Epistasis Retrieval Evaluation

Overview

These utilities evaluate epistasis retrieval by comparing discovered SNP pairs against known causal interactions. They coordinate loading attention scores, genotypes, and ontology mappings, then compute retrieval metrics for top-ranked systems.

Usage and examples

Example: configure and run evaluation

from src.utils.analysis.epistasis_retrieval_evaluation import (
    EvaluationConfig,
    EpistasisRetrievalEvaluator,
)

config = EvaluationConfig(
    causal_info="data/causal.json",
    system_importance="outputs/system_importance.csv",
    attention_results="outputs/attention_scores.csv",
    tsv="data/genotypes.tsv",
    pheno="data/phenotypes.tsv",
    cov="data/covariates.tsv",
    onto="ontology.tsv",
    snp2gene="snp2gene.tsv",
    top_n_systems=50,
    output_prefix="outputs/epistasis_eval",
    num_workers=4,
    executor_type="process",
    quantiles=(0.9, 0.95),
    snp_threshold=50,
)

evaluator = EpistasisRetrievalEvaluator(config)
evaluator.evaluate()

API documentation

class EvaluationConfig

Configuration container for epistasis retrieval evaluation inputs and settings.

Parameters:

causal_info (str) – Path to the JSON file containing causal SNP and epistasis information.
system_importance (str) – Path to the system importance CSV file.
attention_results (str) – Path to the attention results CSV file.
tsv (str) – Path to the genotype TSV file.
pheno (str) – Path to the phenotype file.
cov (str) – Path to the covariate file.
onto (str) – Path to the ontology file.
snp2gene (str) – Path to the SNP-to-gene mapping file.
top_n_systems (int) – Number of top-ranked systems to evaluate.
output_prefix (str) – Prefix used when writing summary and p-value outputs.
num_workers (int) – Number of workers for parallel processing.
executor_type (str) – Execution backend (process or thread).
quantiles (Sequence[float]) – Quantiles used when filtering attention scores.
snp_threshold (int) – Optional SNP count threshold for skipping large systems.

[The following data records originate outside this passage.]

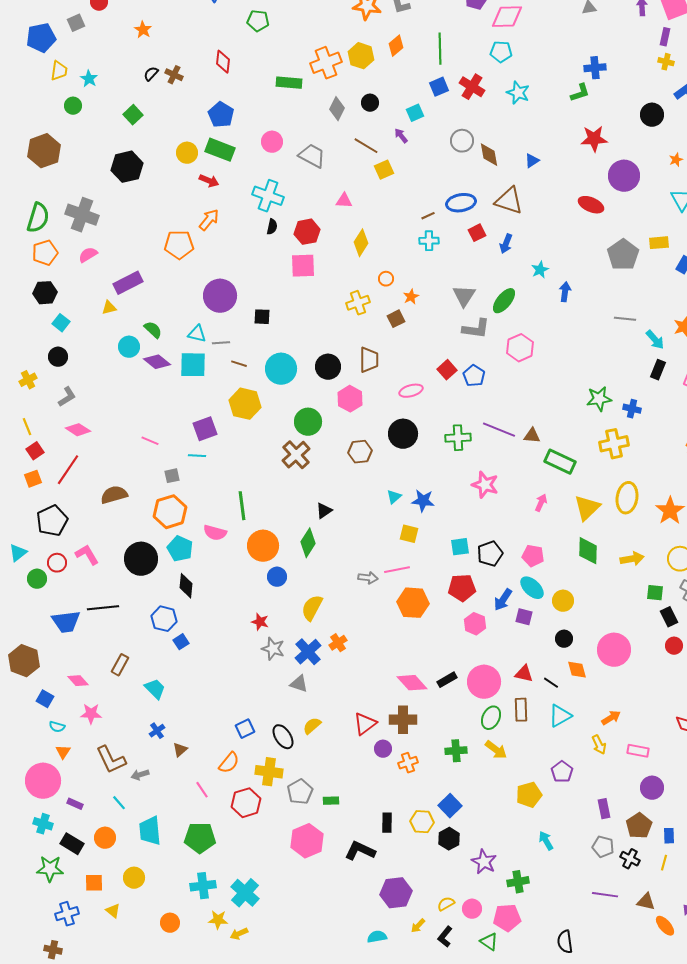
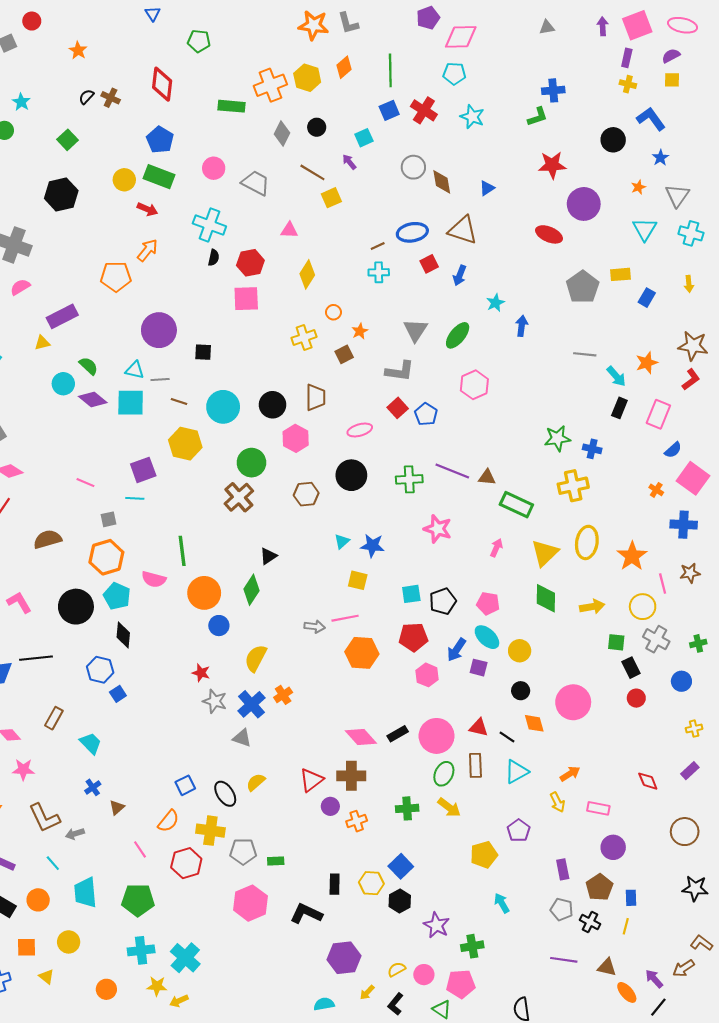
red diamond: (223, 62) -> (162, 84), size x1.4
gray L-shape: (476, 329) -> (400, 371), moved
gray pentagon: (300, 792) -> (243, 852), turned 30

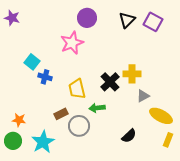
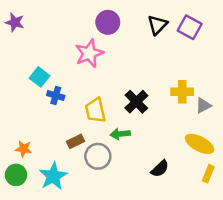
yellow cross: (132, 74) -> (182, 92), moved
gray triangle: (143, 96) -> (203, 105), moved

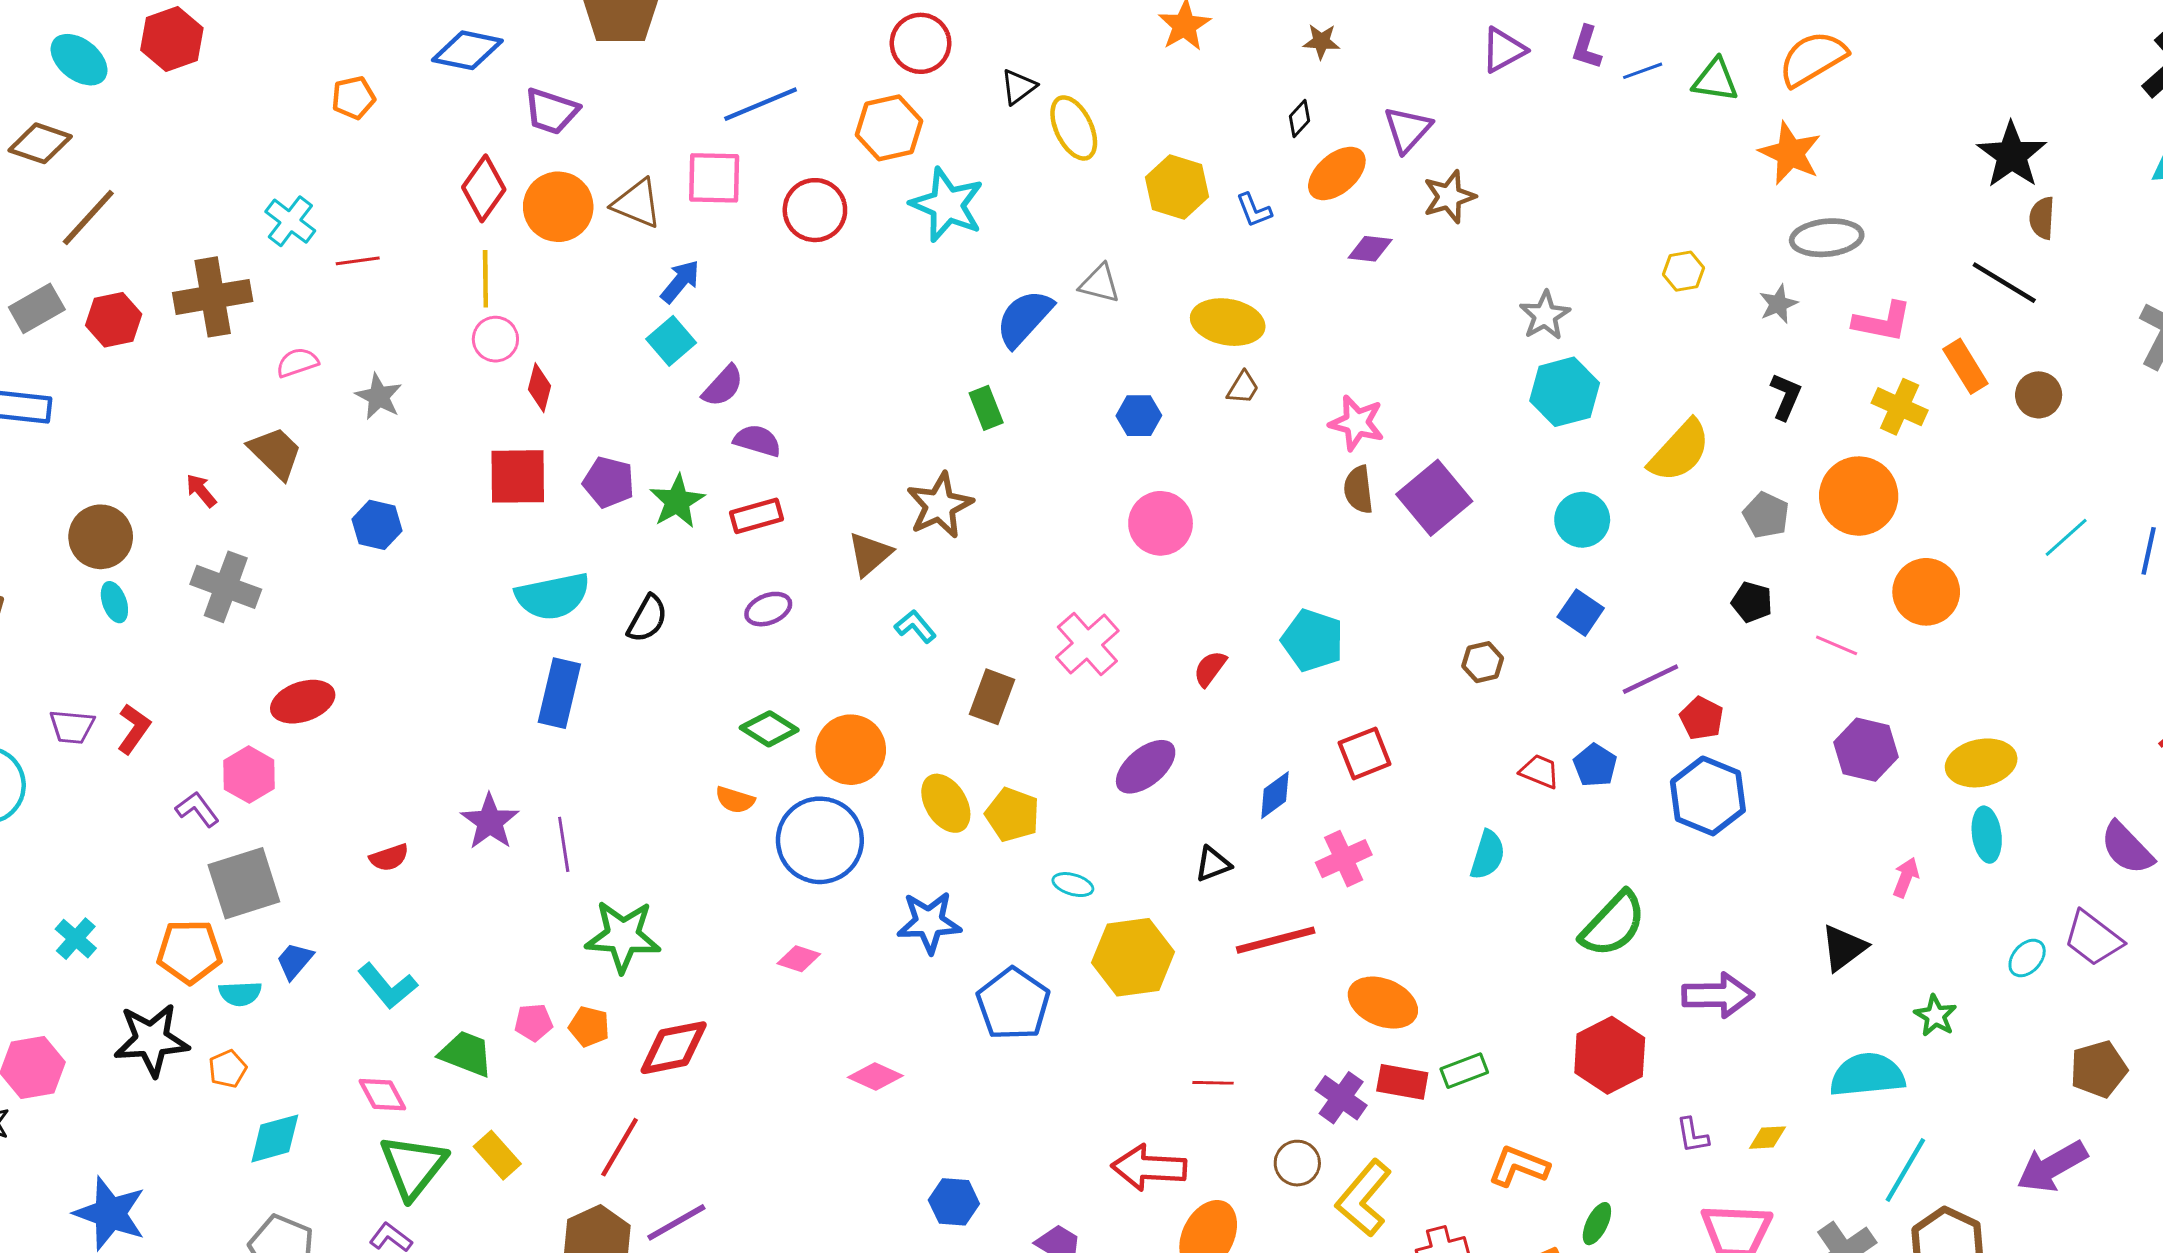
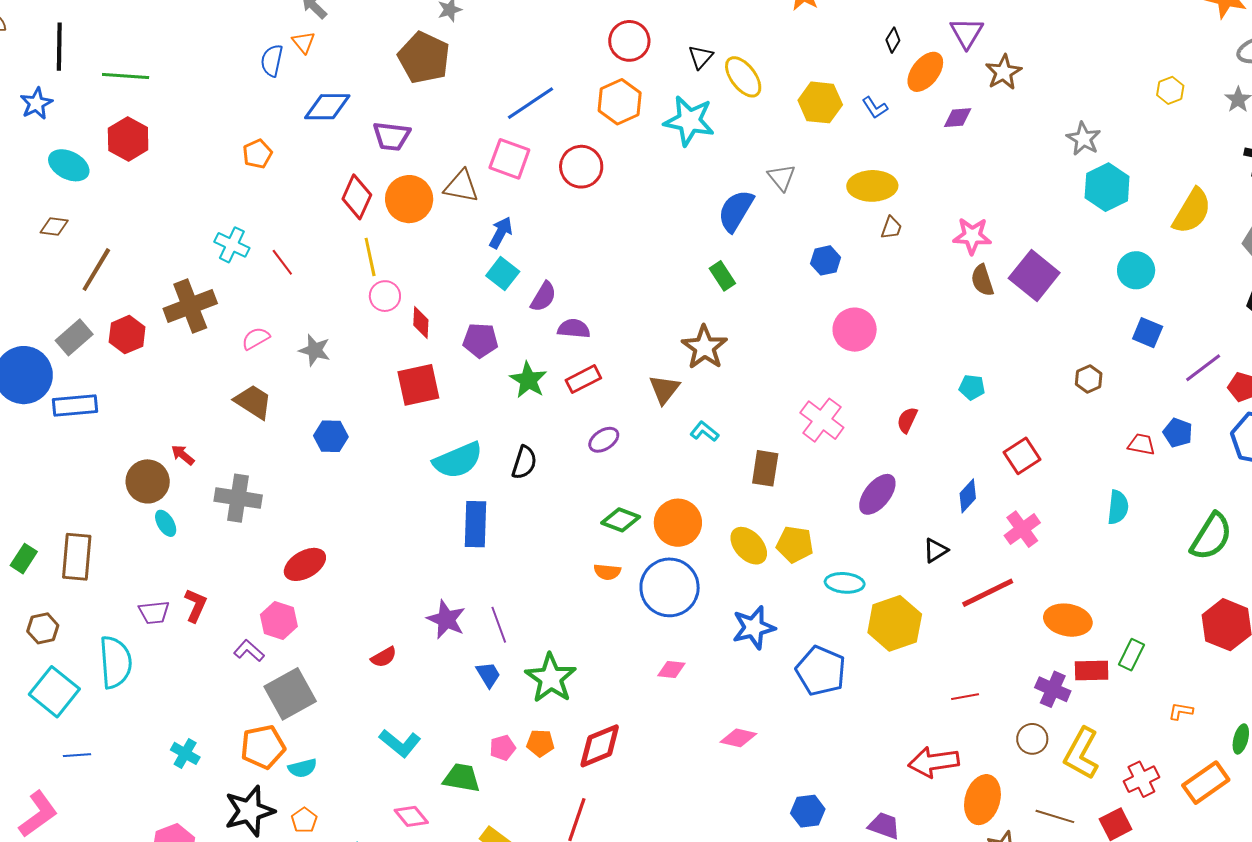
brown diamond: (40, 143) -> (54, 227), size x0.7
pink square: (714, 178) -> (509, 159), turned 30
cyan star: (947, 205) -> (689, 121), moved
red line: (358, 261) -> (282, 262), turned 72
gray triangle: (1100, 284) -> (781, 177), turned 48
purple pentagon: (609, 482) -> (480, 340), moved
red arrow: (201, 491) -> (183, 455), moved
cyan pentagon: (1313, 640) -> (972, 387), size x0.6
cyan ellipse: (1073, 885) -> (845, 583), size x1.4
green star: (623, 936) -> (551, 678), turned -30
blue trapezoid: (295, 961) -> (488, 675), moved, turned 120
green rectangle: (1464, 1071) -> (1131, 655), turned -32
orange L-shape: (1519, 1166) -> (1181, 711), size x0.6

class EpistasisRetrievalEvaluator

Coordinates loading inputs, running diagnostic checks, parallel epistasis searches, and exporting evaluation metrics.

__init__(config)

Stores the evaluation configuration.

Parameters:: config (EvaluationConfig) – Parsed evaluation configuration.

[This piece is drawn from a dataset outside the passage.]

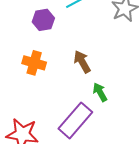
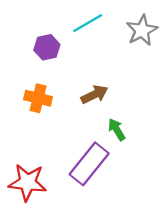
brown arrow: (82, 62) -> (94, 94), turned 95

evaluate(): Executes the end-to-end evaluation, including metrics and curve output.

build_arg_parser(): Builds the CLI argument parser for the evaluation workflow.

build_config_from_args(args)

Converts CLI arguments into an EvaluationConfig.

Parameters:: args (argparse.Namespace) – Parsed command-line arguments.

main(): CLI entry point that constructs the configuration and runs the evaluator.